[Stored data]:
[Start of Attachment]
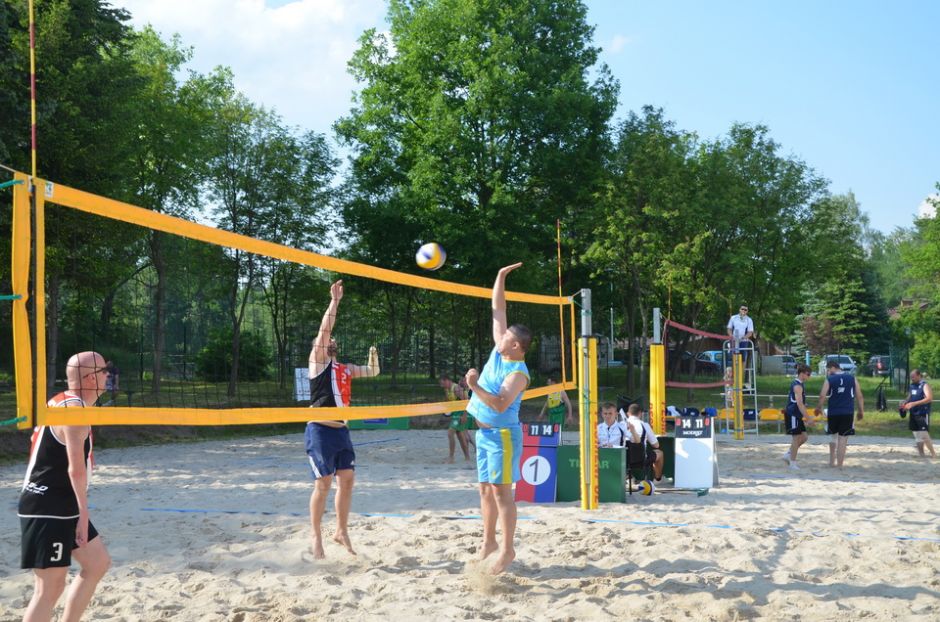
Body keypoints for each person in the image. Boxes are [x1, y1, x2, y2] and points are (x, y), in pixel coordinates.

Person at [18, 351, 112, 622]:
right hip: (47, 506)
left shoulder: (65, 401)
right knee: (49, 588)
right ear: (91, 378)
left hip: (60, 502)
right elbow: (75, 470)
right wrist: (83, 514)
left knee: (97, 564)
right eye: (105, 370)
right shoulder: (74, 411)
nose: (109, 375)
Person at [464, 263, 531, 576]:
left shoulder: (518, 372)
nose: (500, 336)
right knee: (485, 490)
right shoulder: (499, 352)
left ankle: (507, 549)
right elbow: (498, 309)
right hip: (484, 434)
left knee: (503, 493)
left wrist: (474, 385)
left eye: (505, 336)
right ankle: (489, 542)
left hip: (503, 436)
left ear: (515, 345)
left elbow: (502, 404)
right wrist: (500, 277)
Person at [306, 280, 380, 559]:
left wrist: (373, 355)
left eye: (334, 341)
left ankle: (340, 530)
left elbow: (373, 371)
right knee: (323, 484)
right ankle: (316, 535)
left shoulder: (344, 369)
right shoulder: (318, 362)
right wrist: (334, 302)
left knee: (347, 480)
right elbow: (325, 330)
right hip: (320, 430)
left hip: (341, 431)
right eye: (328, 341)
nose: (332, 341)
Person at [815, 359, 864, 468]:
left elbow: (822, 395)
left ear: (833, 368)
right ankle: (840, 465)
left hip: (833, 412)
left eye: (828, 370)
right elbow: (859, 396)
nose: (828, 373)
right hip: (847, 412)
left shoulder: (830, 379)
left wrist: (818, 407)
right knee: (843, 439)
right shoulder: (852, 378)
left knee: (833, 437)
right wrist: (861, 411)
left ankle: (831, 462)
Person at [782, 364, 815, 470]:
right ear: (802, 374)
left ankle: (788, 454)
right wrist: (808, 419)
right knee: (796, 438)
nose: (809, 376)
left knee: (804, 437)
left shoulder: (800, 384)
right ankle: (792, 463)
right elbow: (799, 404)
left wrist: (804, 405)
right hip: (793, 414)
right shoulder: (797, 386)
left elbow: (799, 402)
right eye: (808, 374)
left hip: (797, 414)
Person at [624, 403, 664, 481]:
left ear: (628, 413)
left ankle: (628, 476)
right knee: (660, 453)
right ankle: (658, 479)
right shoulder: (644, 425)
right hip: (640, 460)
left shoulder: (621, 425)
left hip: (623, 458)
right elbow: (656, 445)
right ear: (640, 413)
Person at [902, 369, 935, 458]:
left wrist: (914, 403)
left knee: (924, 435)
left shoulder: (924, 385)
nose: (911, 378)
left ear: (919, 375)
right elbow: (910, 396)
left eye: (913, 377)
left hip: (922, 413)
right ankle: (922, 454)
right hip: (913, 413)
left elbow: (929, 398)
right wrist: (904, 402)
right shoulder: (912, 385)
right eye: (911, 377)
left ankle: (933, 454)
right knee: (917, 435)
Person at [440, 375, 471, 463]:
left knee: (450, 433)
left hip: (460, 414)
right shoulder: (447, 390)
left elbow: (465, 402)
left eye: (443, 383)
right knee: (460, 435)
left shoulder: (456, 388)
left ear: (447, 380)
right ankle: (467, 457)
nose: (442, 385)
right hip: (455, 414)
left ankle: (451, 458)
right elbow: (448, 402)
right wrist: (446, 411)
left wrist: (464, 415)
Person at [727, 304, 755, 383]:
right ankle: (732, 377)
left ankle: (740, 378)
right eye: (742, 309)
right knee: (733, 357)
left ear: (747, 311)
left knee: (743, 359)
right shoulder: (733, 318)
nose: (744, 311)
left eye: (745, 310)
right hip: (734, 340)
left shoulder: (749, 320)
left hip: (743, 341)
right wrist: (732, 336)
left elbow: (750, 332)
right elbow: (729, 328)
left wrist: (743, 338)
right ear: (739, 309)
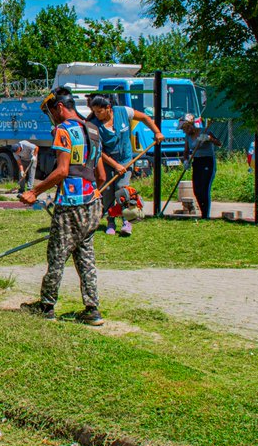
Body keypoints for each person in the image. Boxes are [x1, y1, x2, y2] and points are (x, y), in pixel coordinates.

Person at [18, 92, 107, 326]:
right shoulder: (94, 131)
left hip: (70, 205)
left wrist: (33, 192)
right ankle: (92, 308)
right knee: (85, 257)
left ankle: (46, 306)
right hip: (92, 204)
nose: (51, 118)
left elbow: (62, 171)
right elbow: (101, 175)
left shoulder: (64, 130)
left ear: (59, 107)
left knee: (57, 255)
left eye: (50, 112)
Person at [87, 96, 163, 237]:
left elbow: (145, 118)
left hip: (126, 160)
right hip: (108, 162)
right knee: (108, 193)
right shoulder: (93, 125)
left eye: (99, 111)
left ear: (108, 108)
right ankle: (110, 221)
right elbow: (99, 151)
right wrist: (115, 165)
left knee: (122, 190)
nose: (97, 114)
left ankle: (126, 221)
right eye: (95, 111)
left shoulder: (123, 111)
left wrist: (157, 132)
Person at [180, 115, 221, 219]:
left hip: (207, 161)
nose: (184, 131)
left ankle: (205, 215)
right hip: (197, 162)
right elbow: (186, 151)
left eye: (184, 128)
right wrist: (186, 161)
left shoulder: (205, 131)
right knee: (197, 189)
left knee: (204, 188)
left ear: (190, 126)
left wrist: (209, 138)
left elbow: (219, 143)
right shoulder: (188, 137)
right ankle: (203, 212)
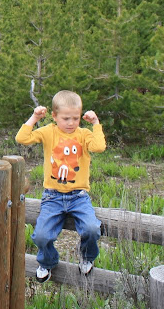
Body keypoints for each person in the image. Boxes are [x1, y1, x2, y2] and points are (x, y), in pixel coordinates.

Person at [15, 90, 106, 282]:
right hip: (53, 196)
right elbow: (22, 138)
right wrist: (34, 117)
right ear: (54, 116)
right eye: (66, 118)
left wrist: (96, 123)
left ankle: (86, 256)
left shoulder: (84, 134)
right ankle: (47, 261)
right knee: (41, 236)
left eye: (76, 118)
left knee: (91, 229)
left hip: (79, 196)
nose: (71, 123)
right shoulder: (49, 131)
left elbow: (99, 147)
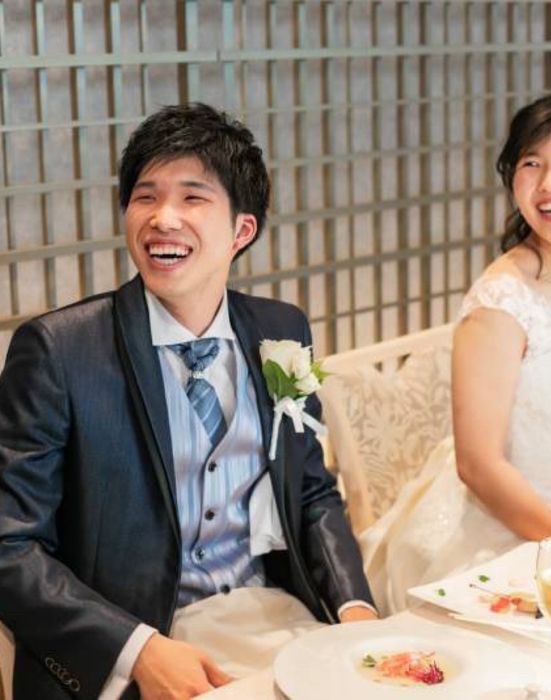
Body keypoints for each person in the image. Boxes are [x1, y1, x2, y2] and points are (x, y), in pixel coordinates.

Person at [0, 103, 376, 700]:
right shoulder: (59, 350)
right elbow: (10, 545)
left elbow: (310, 492)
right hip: (137, 643)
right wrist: (138, 650)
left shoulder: (281, 330)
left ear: (241, 231)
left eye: (192, 198)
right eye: (145, 197)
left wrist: (355, 610)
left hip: (274, 618)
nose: (162, 218)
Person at [361, 90, 551, 613]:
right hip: (499, 529)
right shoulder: (501, 300)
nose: (548, 183)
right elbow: (479, 464)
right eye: (531, 163)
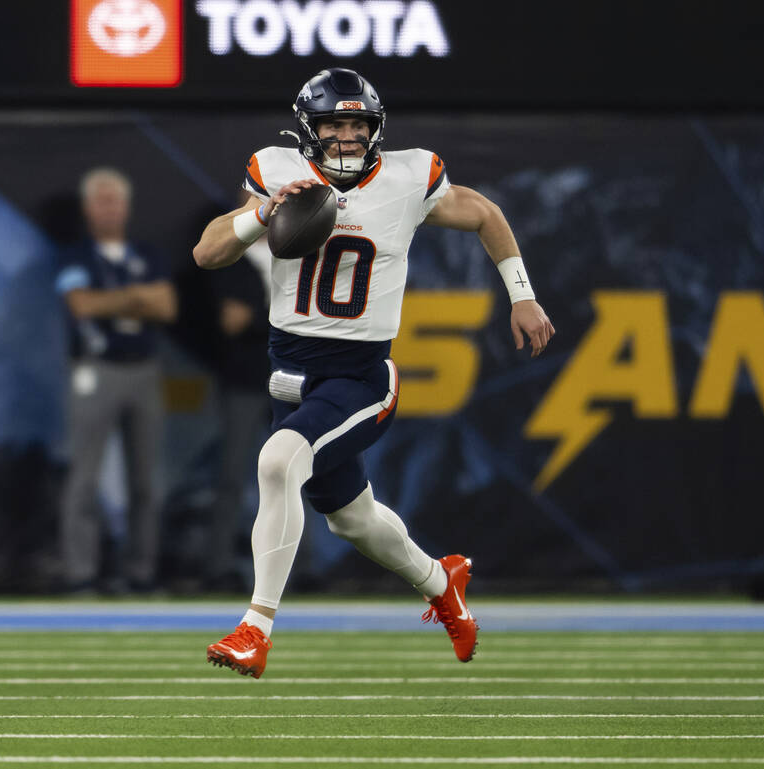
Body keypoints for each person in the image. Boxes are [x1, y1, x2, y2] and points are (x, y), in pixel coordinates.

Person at [193, 68, 554, 677]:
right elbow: (207, 253)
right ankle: (443, 584)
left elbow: (486, 214)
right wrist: (262, 216)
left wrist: (523, 294)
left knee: (278, 460)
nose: (346, 137)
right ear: (310, 129)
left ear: (375, 128)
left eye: (357, 125)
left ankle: (255, 629)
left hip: (360, 377)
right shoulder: (277, 170)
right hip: (290, 372)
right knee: (352, 518)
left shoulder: (409, 177)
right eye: (334, 124)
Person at [55, 167, 177, 594]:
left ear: (126, 207)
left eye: (116, 201)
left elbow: (165, 308)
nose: (109, 209)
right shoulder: (75, 256)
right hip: (96, 368)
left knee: (147, 480)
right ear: (88, 208)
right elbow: (81, 305)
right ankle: (80, 573)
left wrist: (115, 301)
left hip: (143, 369)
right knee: (84, 475)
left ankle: (141, 573)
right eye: (101, 201)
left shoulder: (147, 252)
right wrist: (136, 296)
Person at [203, 252, 274, 592]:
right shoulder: (233, 254)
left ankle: (299, 570)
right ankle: (218, 567)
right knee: (230, 476)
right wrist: (278, 316)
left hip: (291, 377)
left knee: (299, 478)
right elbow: (232, 321)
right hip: (245, 379)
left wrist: (256, 315)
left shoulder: (303, 244)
[End of Attachment]
[WORK TO BE COMPLETED]: The answer should consist of every line above, exact and free of images.

[SOLUTION TO THE EXERCISE]:
Body keypoints for each person in the image. Boxes are [x1, y1, x2, y2] and points are (x, y), in pixel coordinates.

Person at [18, 351, 112, 622]:
right hip: (47, 506)
left shoulder: (65, 401)
right knee: (49, 588)
right ear: (91, 378)
left hip: (60, 502)
right elbow: (75, 470)
right wrist: (83, 514)
left knee: (97, 564)
right eye: (105, 370)
right shoulder: (74, 411)
nose: (109, 375)
Person at [464, 263, 531, 576]:
left shoulder: (518, 372)
nose: (500, 336)
right knee: (485, 490)
right shoulder: (499, 352)
left ankle: (507, 549)
right elbow: (498, 309)
right hip: (484, 434)
left knee: (503, 493)
left wrist: (474, 385)
left eye: (505, 336)
right ankle: (489, 542)
left hip: (503, 436)
left ear: (515, 345)
left elbow: (502, 404)
right wrist: (500, 277)
Person at [306, 280, 380, 559]:
left wrist: (373, 355)
left eye: (334, 341)
left ankle: (340, 530)
left elbow: (373, 371)
right knee: (323, 484)
right ankle: (316, 535)
left shoulder: (344, 369)
right shoulder: (318, 362)
right wrist: (334, 302)
left knee: (347, 480)
right elbow: (325, 330)
right hip: (320, 430)
left hip: (341, 431)
right eye: (328, 341)
nose: (332, 341)
Person at [815, 359, 864, 468]:
left elbow: (822, 395)
left ear: (833, 368)
right ankle: (840, 465)
left hip: (833, 412)
left eye: (828, 370)
right elbow: (859, 396)
nose: (828, 373)
right hip: (847, 412)
left shoulder: (830, 379)
left wrist: (818, 407)
right knee: (843, 439)
right shoulder: (852, 378)
left knee: (833, 437)
right wrist: (861, 411)
left ankle: (831, 462)
Person at [782, 364, 815, 470]:
right ear: (802, 374)
left ankle: (788, 454)
right wrist: (808, 419)
right knee: (796, 438)
nose: (809, 376)
left knee: (804, 437)
left shoulder: (800, 384)
right ankle: (792, 463)
right elbow: (799, 404)
left wrist: (804, 405)
right hip: (793, 414)
right shoulder: (797, 386)
left elbow: (799, 402)
right eye: (808, 374)
left hip: (797, 414)
Person at [624, 403, 664, 481]:
left ear: (628, 413)
left ankle: (628, 476)
right knee: (660, 453)
right ankle: (658, 479)
right shoulder: (644, 425)
right hip: (640, 460)
left shoulder: (621, 425)
left hip: (623, 458)
right elbow: (656, 445)
right ear: (640, 413)
Person at [902, 369, 935, 458]:
left wrist: (914, 403)
left knee: (924, 435)
left shoulder: (924, 385)
nose: (911, 378)
left ear: (919, 375)
right elbow: (910, 396)
left eye: (913, 377)
left hip: (922, 413)
right ankle: (922, 454)
right hip: (913, 413)
left elbow: (929, 398)
right wrist: (904, 402)
right shoulder: (912, 385)
right eye: (911, 377)
left ankle: (933, 454)
right knee: (917, 435)
Person at [440, 375, 471, 463]:
left knee: (450, 433)
left hip: (460, 414)
right shoulder: (447, 390)
left elbow: (465, 402)
left eye: (443, 383)
right knee: (460, 435)
left shoulder: (456, 388)
left ear: (447, 380)
right ankle: (467, 457)
nose: (442, 385)
right hip: (455, 414)
left ankle: (451, 458)
right elbow: (448, 402)
right wrist: (446, 411)
left wrist: (464, 415)
Person at [727, 304, 755, 383]:
right ankle: (732, 377)
left ankle: (740, 378)
right eye: (742, 309)
right knee: (733, 357)
left ear: (747, 311)
left knee: (743, 359)
right shoulder: (733, 318)
nose: (744, 311)
left eye: (745, 310)
right hip: (734, 340)
left shoulder: (749, 320)
left hip: (743, 341)
right wrist: (732, 336)
left elbow: (750, 332)
right elbow: (729, 328)
left wrist: (743, 338)
right ear: (739, 309)
Body keypoints for each person in the image. Boxes are [x1, y1, x2, y2] and points are (x, y), in pixel coordinates.

Person at [18, 92, 107, 326]:
right shoulder: (94, 131)
left hip: (70, 205)
left wrist: (33, 192)
right ankle: (92, 308)
right knee: (85, 257)
left ankle: (46, 306)
right hip: (92, 204)
nose: (51, 118)
left elbow: (62, 171)
right elbow: (101, 175)
left shoulder: (64, 130)
left ear: (59, 107)
left knee: (57, 255)
left eye: (50, 112)
Person at [87, 96, 163, 237]:
left elbow: (145, 118)
left hip: (126, 160)
right hip: (108, 162)
right knee: (108, 193)
right shoulder: (93, 125)
left eye: (99, 111)
left ear: (108, 108)
right ankle: (110, 221)
right elbow: (99, 151)
right wrist: (115, 165)
left knee: (122, 190)
nose: (97, 114)
left ankle: (126, 221)
right eye: (95, 111)
left shoulder: (123, 111)
left wrist: (157, 132)
Person at [180, 115, 221, 219]:
left hip: (207, 161)
nose: (184, 131)
left ankle: (205, 215)
right hip: (197, 162)
right elbow: (186, 151)
left eye: (184, 128)
right wrist: (186, 161)
left shoulder: (205, 131)
right knee: (197, 189)
left knee: (204, 188)
left ear: (190, 126)
left wrist: (209, 138)
left elbow: (219, 143)
right shoulder: (188, 137)
right ankle: (203, 212)
Body keypoints for each person in the image. Boxes are [x1, y1, x2, y2] and points are (x, y), in pixel coordinates.

Person at [15, 90, 106, 282]:
right hip: (53, 196)
right elbow: (22, 138)
right wrist: (34, 117)
right ear: (54, 116)
right eye: (66, 118)
left wrist: (96, 123)
left ankle: (86, 256)
left shoulder: (84, 134)
right ankle: (47, 261)
right knee: (41, 236)
left eye: (76, 118)
left knee: (91, 229)
left hip: (79, 196)
nose: (71, 123)
right shoulder: (49, 131)
left elbow: (99, 147)
Body keypoints for each person in the image. Boxes are [x1, y1, x2, y2] and points are (x, y), in pixel coordinates.

Person at [0, 103, 376, 700]:
right shoulder: (59, 350)
right elbow: (10, 545)
left elbow: (310, 492)
right hip: (137, 643)
right wrist: (138, 650)
left shoulder: (281, 330)
left ear: (241, 231)
left eye: (192, 198)
right eye: (145, 197)
left wrist: (355, 610)
left hip: (274, 618)
nose: (162, 218)
Person at [361, 90, 551, 613]:
right hip: (499, 529)
right shoulder: (501, 300)
nose: (548, 183)
right elbow: (479, 464)
right eye: (531, 163)
Body keypoints for each person in the image. Boxes are [x1, y1, x2, y2] and points are (x, y), in pixel coordinates.

Person at [193, 68, 554, 677]:
right elbow: (207, 253)
right ankle: (443, 584)
left elbow: (486, 214)
right wrist: (262, 216)
left wrist: (523, 294)
left knee: (278, 460)
nose: (346, 137)
right ear: (310, 129)
left ear: (375, 128)
left eye: (357, 125)
left ankle: (255, 629)
left hip: (360, 377)
right shoulder: (277, 170)
right hip: (290, 372)
right knee: (352, 518)
left shoulder: (409, 177)
right eye: (334, 124)
Person at [55, 167, 177, 594]:
left ear: (126, 207)
left eye: (116, 201)
left elbow: (165, 308)
nose: (109, 209)
right shoulder: (75, 256)
right hip: (96, 368)
left knee: (147, 480)
right ear: (88, 208)
right elbow: (81, 305)
right ankle: (80, 573)
left wrist: (115, 301)
left hip: (143, 369)
right knee: (84, 475)
left ankle: (141, 573)
right eye: (101, 201)
left shoulder: (147, 252)
right wrist: (136, 296)
Person at [203, 252, 274, 592]:
right shoulder: (233, 254)
left ankle: (299, 570)
right ankle: (218, 567)
right knee: (230, 476)
right wrist: (278, 316)
left hip: (291, 377)
left knee: (299, 478)
right elbow: (232, 321)
right hip: (245, 379)
left wrist: (256, 315)
left shoulder: (303, 244)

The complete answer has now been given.